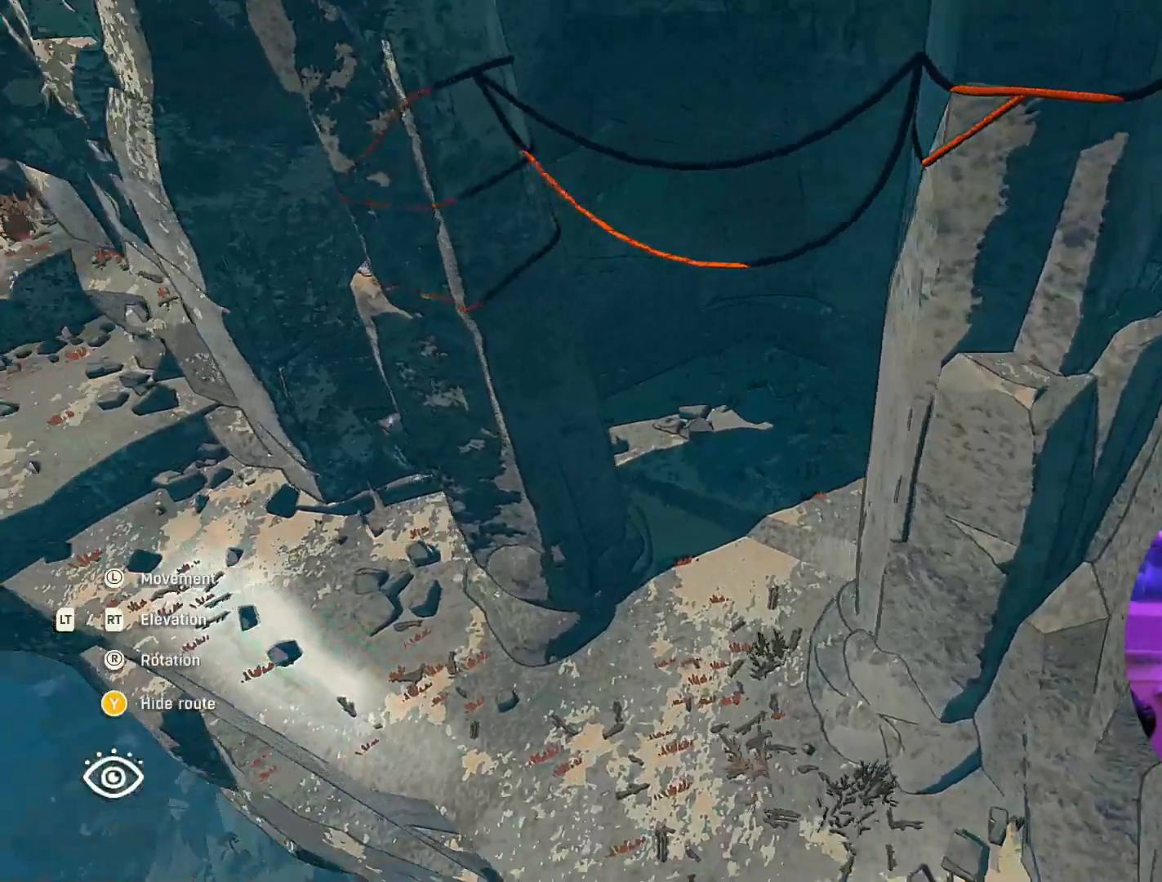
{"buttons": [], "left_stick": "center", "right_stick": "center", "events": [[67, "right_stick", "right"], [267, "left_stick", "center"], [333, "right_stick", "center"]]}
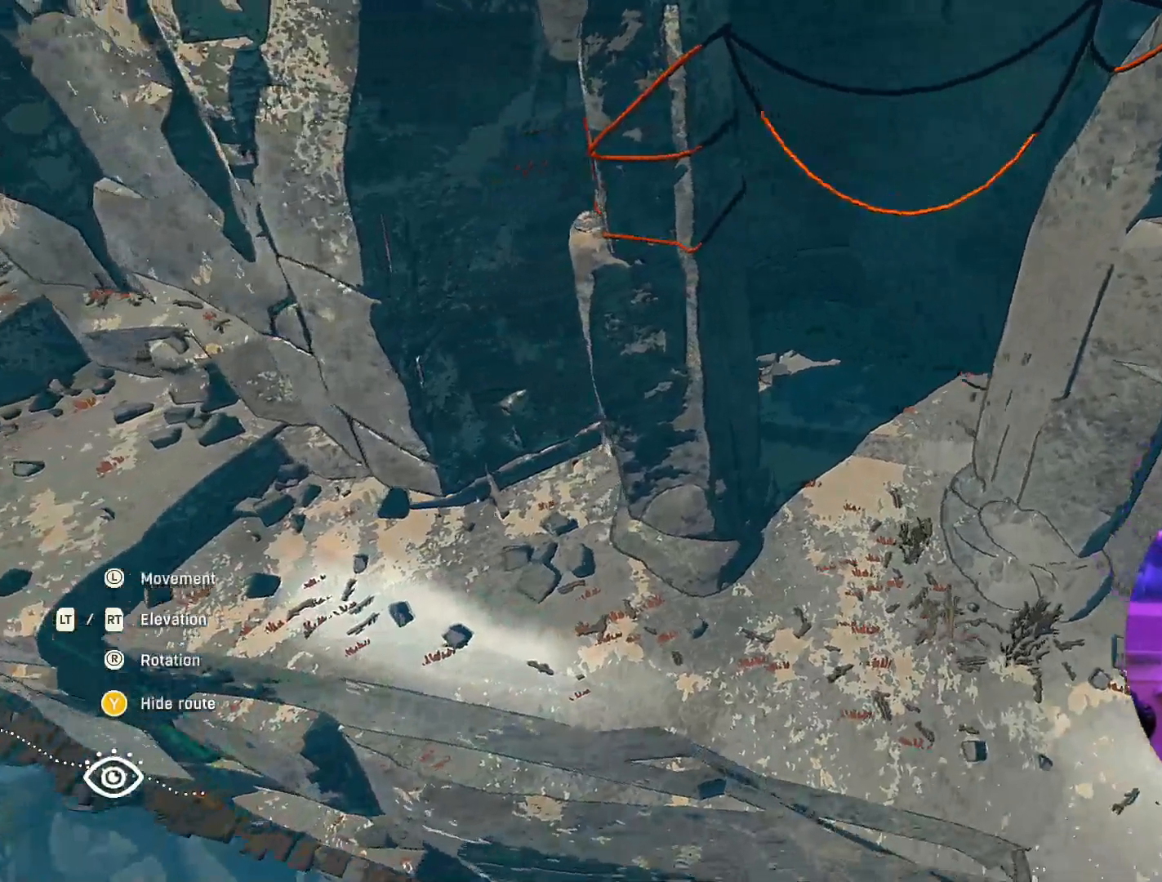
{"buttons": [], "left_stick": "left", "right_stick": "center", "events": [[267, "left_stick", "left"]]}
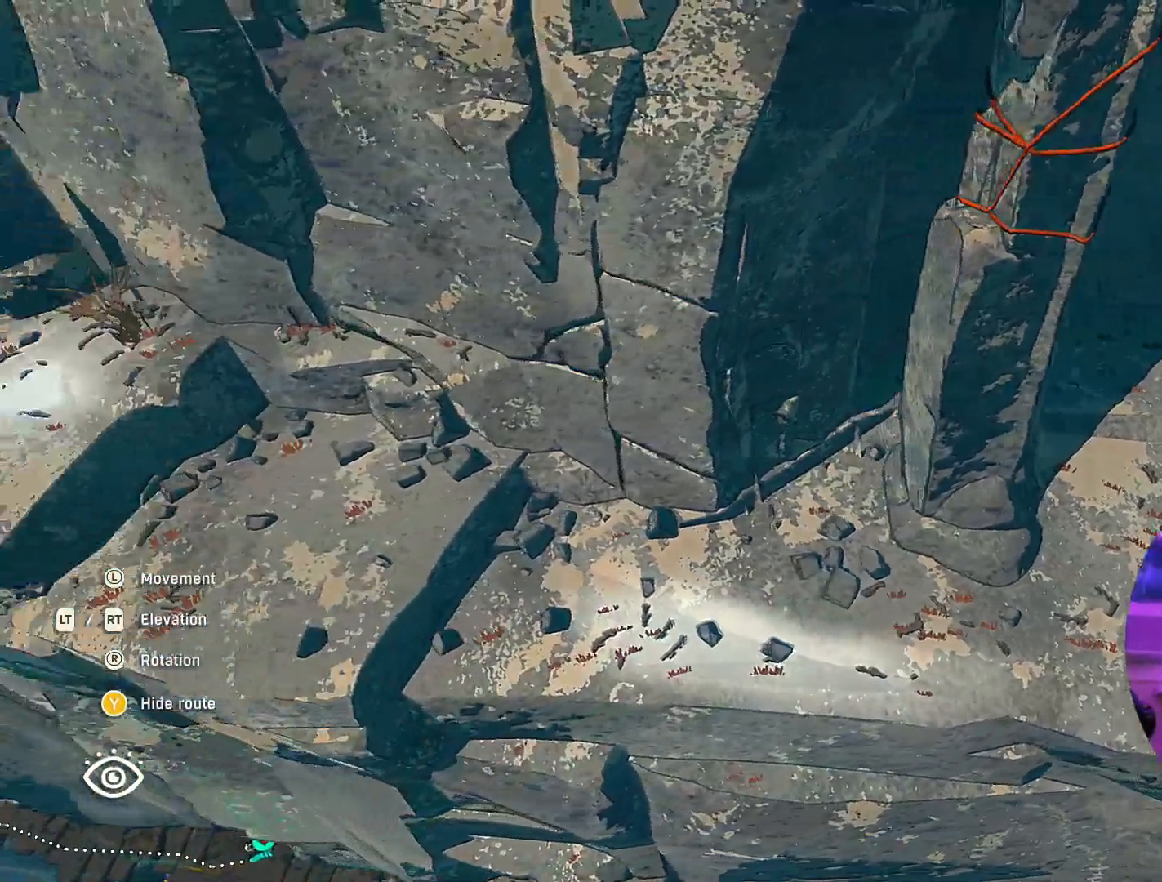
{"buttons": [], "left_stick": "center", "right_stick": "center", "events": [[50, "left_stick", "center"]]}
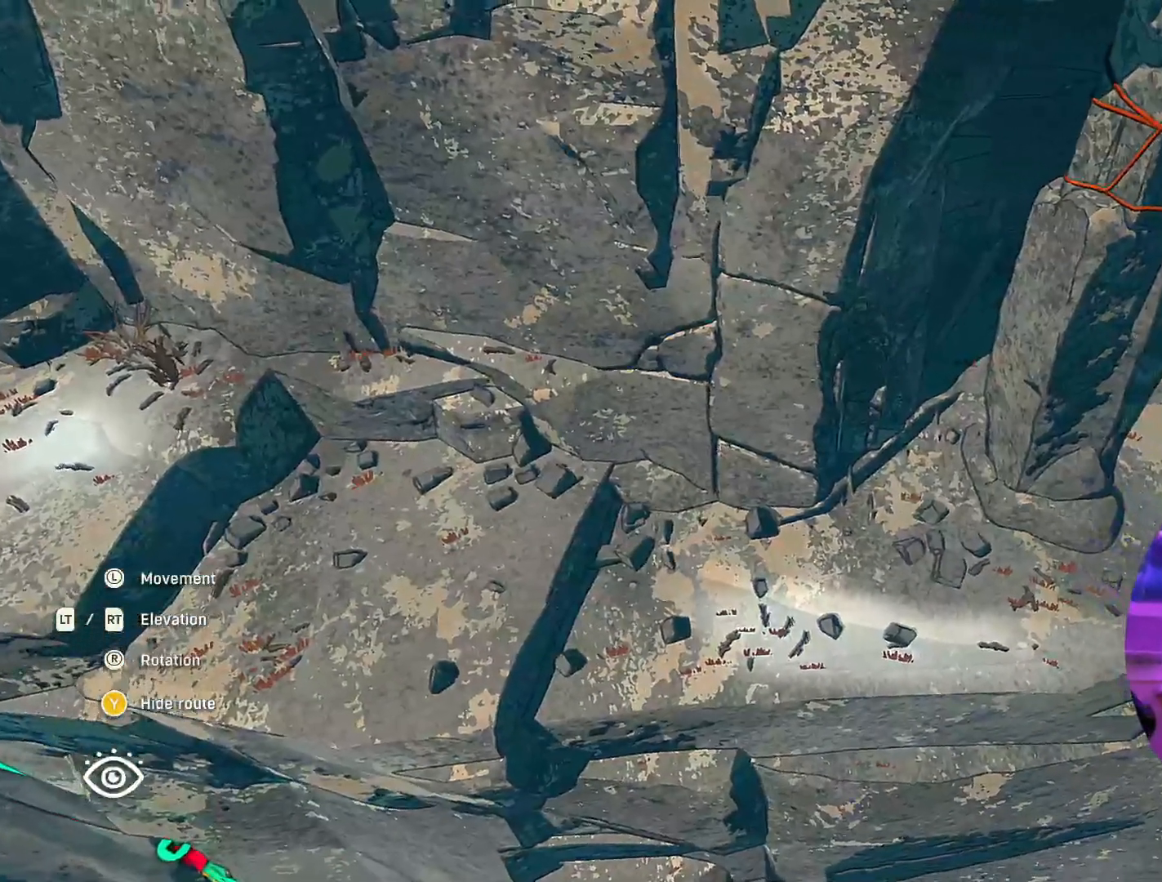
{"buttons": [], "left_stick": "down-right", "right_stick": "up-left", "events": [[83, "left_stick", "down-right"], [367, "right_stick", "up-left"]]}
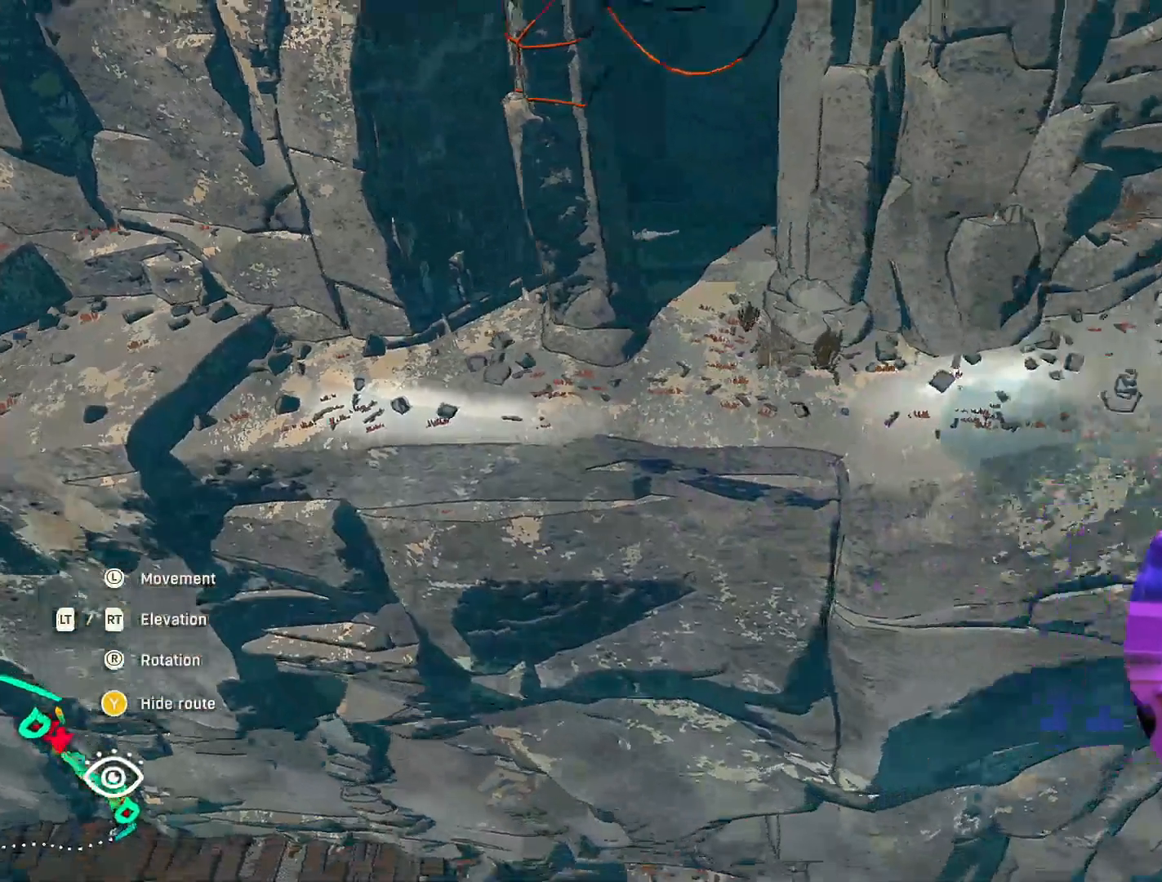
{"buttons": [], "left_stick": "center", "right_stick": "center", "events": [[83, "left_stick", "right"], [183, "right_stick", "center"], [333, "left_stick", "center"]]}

---

(WHAT YOU ARE ASKED TO DO): Count up the lines of the listing in which the word "center" occurs, then state that number by itself.

(SOLVED PROBLEM): 4